Saved data entries
═══

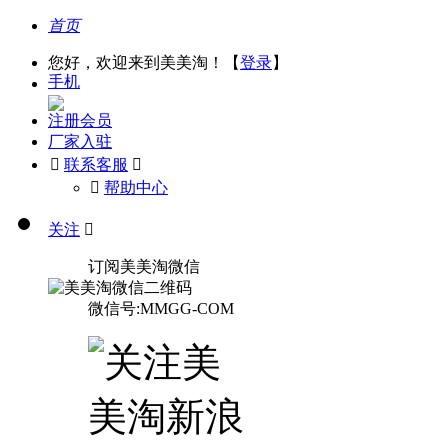
首页
您好，欢迎来到美美淘！【
登录
】
手机
注册会员
厂家入驻

联系客服

󰅃
帮助中心
关注

订阅美美淘微信
微信号:MMGG-COM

═══

→ **WORK ORDER**: Please switch "注册会员" to "免费注册" in the rows above and write them out again with nothing else changed, leaving out the pictures.

→ **EXPECTED ANSWER**:
首页
您好，欢迎来到美美淘！【
登录
】
手机
免费注册
厂家入驻

联系客服

󰅃
帮助中心
关注

订阅美美淘微信
微信号:MMGG-COM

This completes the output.